- GIVEN TEXT
------------------------------------------------------------------------

I led them down the stairs and onto the alphabet tiles with firm instructions not to step on the floor because it was actually acid and would burn them. (I did have an explanation ready that I was actually a holographic projection, but none of them questioned my ability to walk on acid.)

Foam tiles were placed around the room at strategic intervals, each one representing a challenge to get to. (Survivor frequently requires all members of a tribe to reach a mat before they can move onto the next stage of a challenge. This seemed to me a welcome way to reduce chaos.)

I explained to them how they were going to get around the course and what they had to do, but they were eager to get started and not really paying attention. In retrospect, I should have stressed a lot more firmly that they needed to work as a team since they all had a tendency to rush on through the challenge without looking behind them.

------------------------------------------------------------------------

- DATA LINES
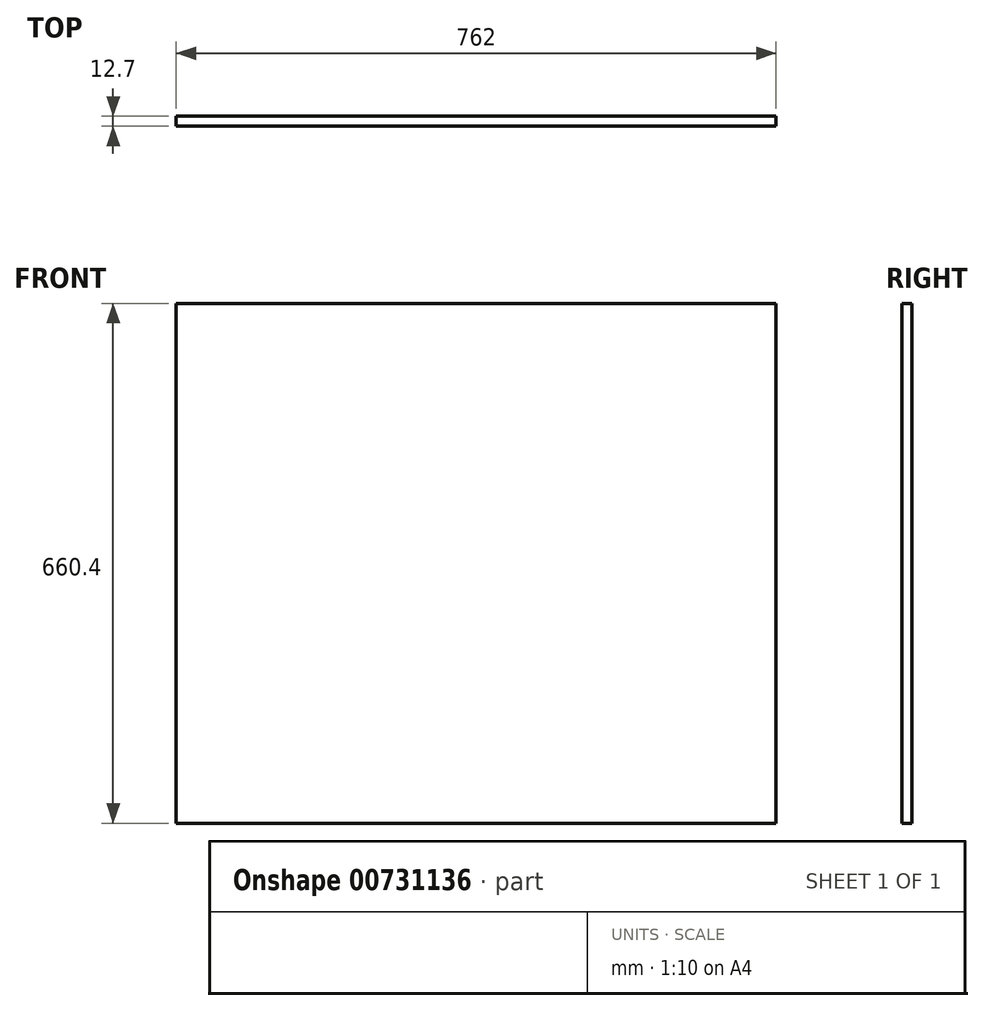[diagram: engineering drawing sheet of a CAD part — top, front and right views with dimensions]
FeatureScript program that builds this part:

------------------------------------------------------------------------

- SET TASK
Copy the part of the acid-floor game passage starting with "I led them down" and going on through "to reduce chaos.)", word for word.

- COMPLETED EXERCISE
I led them down the stairs and onto the alphabet tiles with firm instructions not to step on the floor because it was actually acid and would burn them. (I did have an explanation ready that I was actually a holographic projection, but none of them questioned my ability to walk on acid.)

Foam tiles were placed around the room at strategic intervals, each one representing a challenge to get to. (Survivor frequently requires all members of a tribe to reach a mat before they can move onto the next stage of a challenge. This seemed to me a welcome way to reduce chaos.)